The phrase “cocktail safety” may sound like an oxymoron, or the punch line of a barroom joke. After all, we’re talking about alcohol, and a brandy Alexander is hardly as harmless as a smoothie.

But as modern bartenders dig into their cocktail chemistry sets for new techniques and arcane ingredients, Camper English, a drinks writer in San Francisco, decided it was time to create a website to head off potential disaster: CocktailSafe.org.

“Bartenders today are obsessed with experimentation, which I think is for the best,” Mr. English said. “But it’s often confusing as to what is safe and what is legal to use in beverages.”

There are a surprising number of cocktail components and procedures to be worried about. The website’s index lists more than 60, including fat-washing, in which a spirit is mixed with the oils of a solid, such as bacon or nuts, then frozen; the fat separates and is scraped away, leaving its flavor behind. “Botulism is a concern,” Mr. English said.

Older tiki mugs may have lead in the glaze. Moscow mule mugs can leach copper into a drink. Not all kinds of wood are safe for making barrel-aged cocktails. Homemade tonic syrups can cause cinchonism, a health condition related to ingesting too much quinine. (Symptoms include vertigo, muscle weakness and tinnitus.)

There are a surprising number of cocktail components and procedures to be worried about. For example, Moscow mule mugs can leach copper into a drink.

Some ingredients can trigger allergies. Others are not only potentially hazardous to use, but also banned by federal regulation, like tonka beans or calamus, an herb.

It’s enough to make you switch to beer.

The website is primarily intended for bartenders, who since the early days of the current cocktail revival have reached for unorthodox ingredients to bring new flavors – as well as public and media attention – to their drinks.
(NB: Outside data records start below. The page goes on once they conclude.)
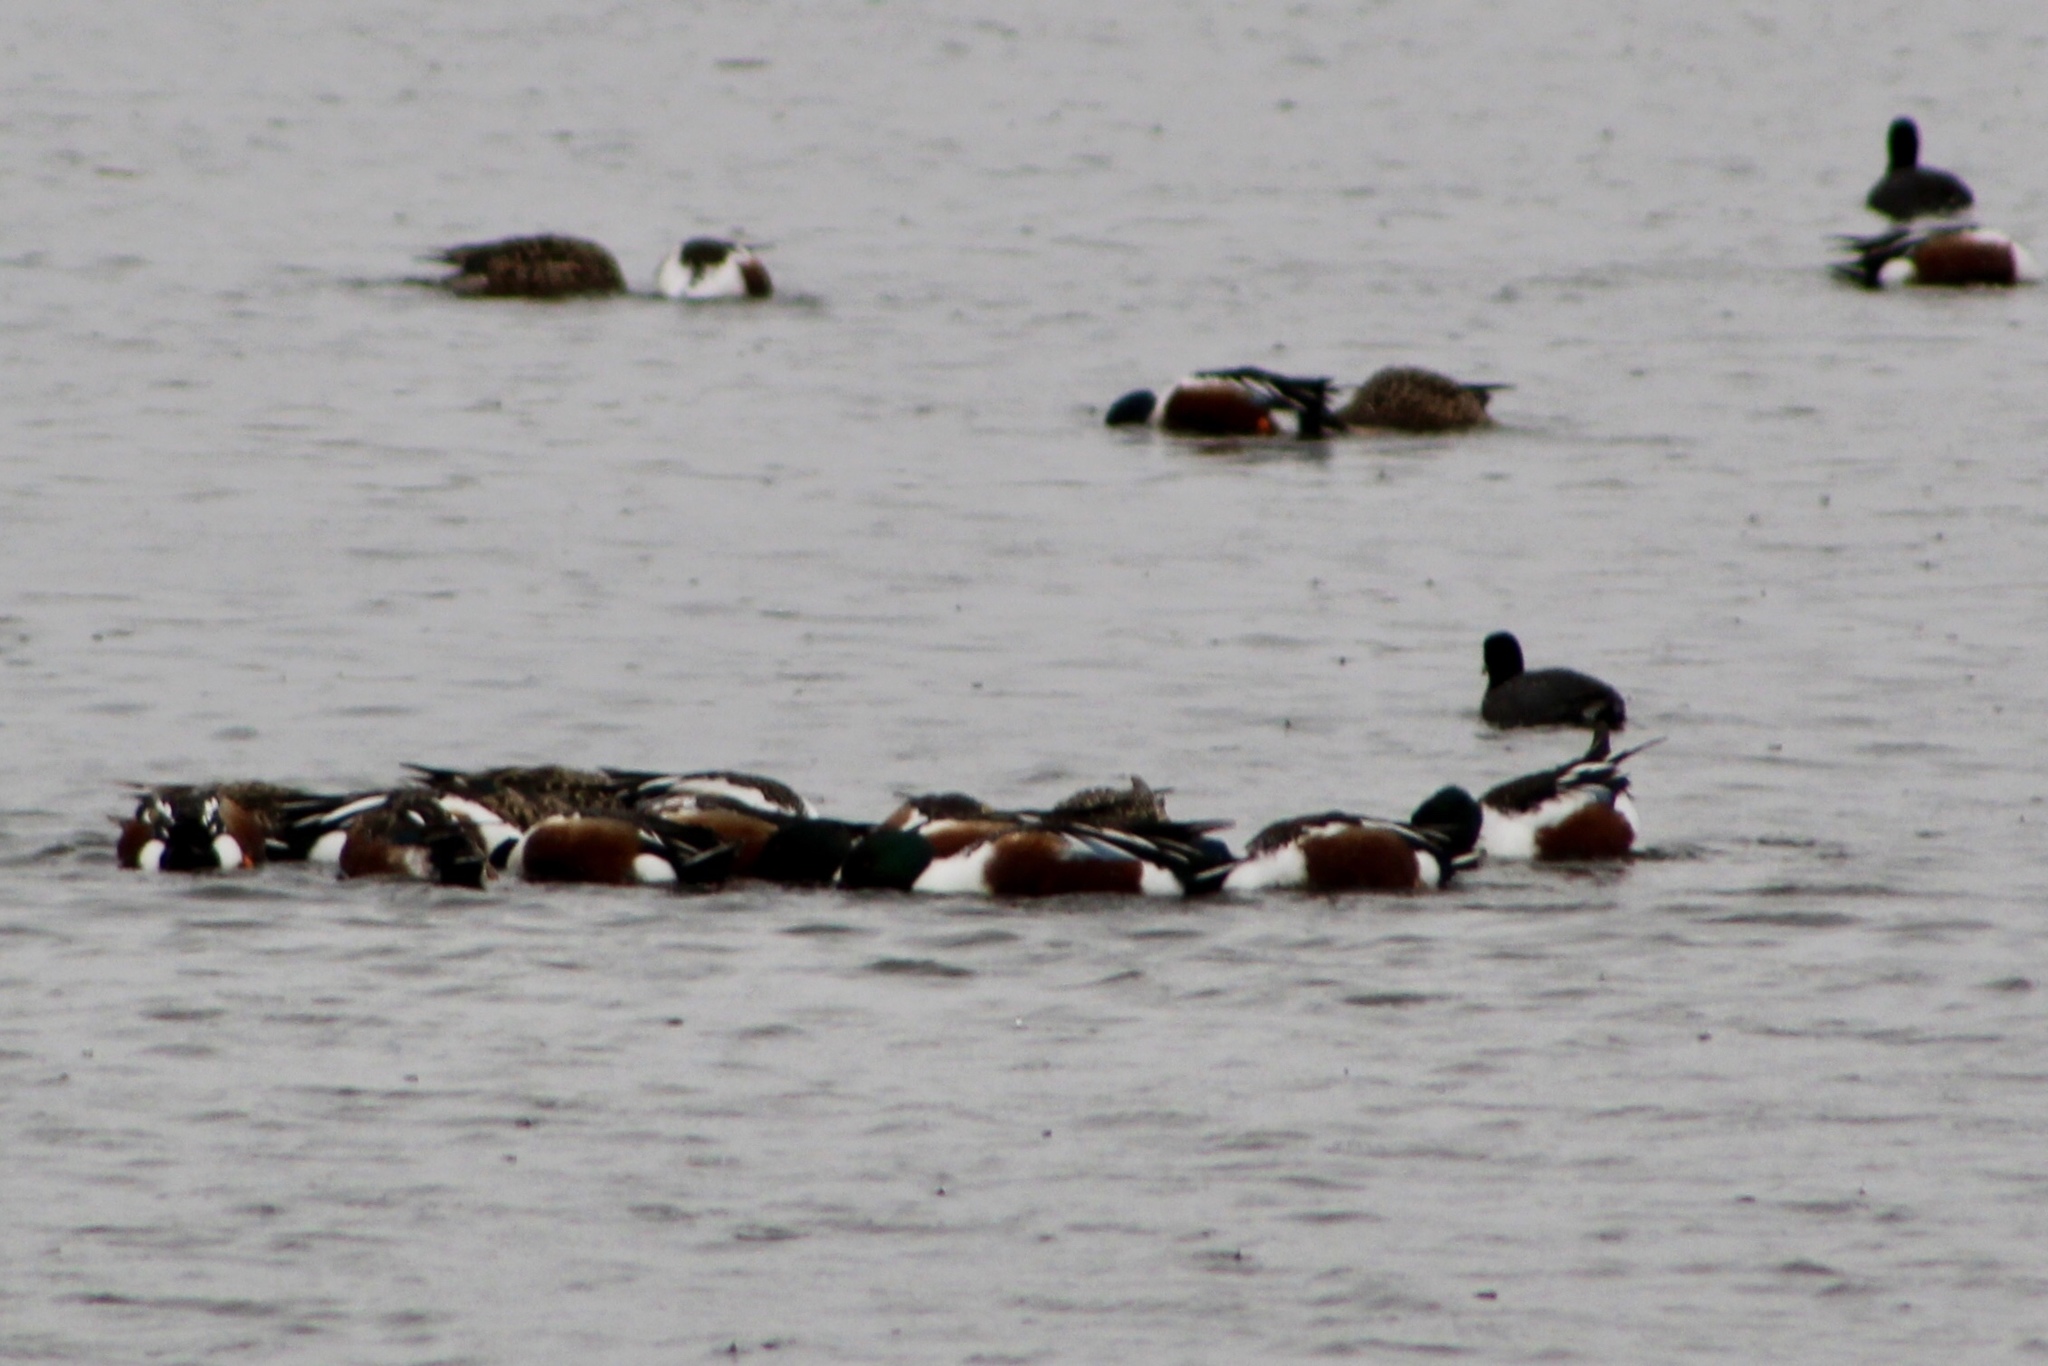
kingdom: Animalia
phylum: Chordata
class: Aves
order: Anseriformes
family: Anatidae
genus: Spatula
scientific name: Spatula clypeata
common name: Northern shoveler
This has often led to exciting and delicious drinks, but it can also be dangerous, because most bartenders may not fully understand the ingredients they’re using.

“They see other bartenders making homemade syrups and tobacco bitters, and make the assumption that that’s safe,” Mr. English said.

This isn’t the first generation of bartenders to take chances. Many pre-Prohibition cocktail books included recipes for homemade cordials and spirits that called for questionable ingredients like peach kernels, calamus root, ammonia and turpentine.

While compiling the site, Mr. English consulted articles on PubMed, a database maintained by the United States National Library of Medicine at the National Institutes of Health; the Centers for Disease Control and Prevention website; the National Institutes of Health; and a few cocktail-loving doctors.

The site also offers advice, and alternatives to troublesome ingredients like activated charcoal, which is used to darken a drink, but can reduce the effectiveness of some medications. Mr. English suggests substituting black food coloring, ground black sesame seeds or black currants.

Camper English, a drinks writer in San Francisco, decided it was time to create a website to head off potential disaster.

Mr. English remembers the moment in 2015 he began to think deeply about cocktail safety: He read a news article about a young woman in Lancaster, England, who had undergone emergency surgery to remove her stomach. The culprit was a drink with Jägermeister that contained liquid nitrogen.

So far, Mr. English has been lucky in his own drinking. “Any poisoning, I’ve done to myself,” he said.

Last year, he took his concerns to Tales of the Cocktail, an annual convention held in New Orleans, and applied for a grant to help build the website. “I knew a cocktail safety website was something that needed to exist, and I wouldn’t be able to devote the time and energy to it without some kind of income coming in,” he said. The convention’s foundation gave him $32,000.

Mr. English is aware that the website will be viewed by some bar professionals not as a boon, but as a wet blanket.

“One big problem about being vocal about cocktail safety is pushback,” he said. “Bartenders believe you’re trying to take this cool thing away from them.”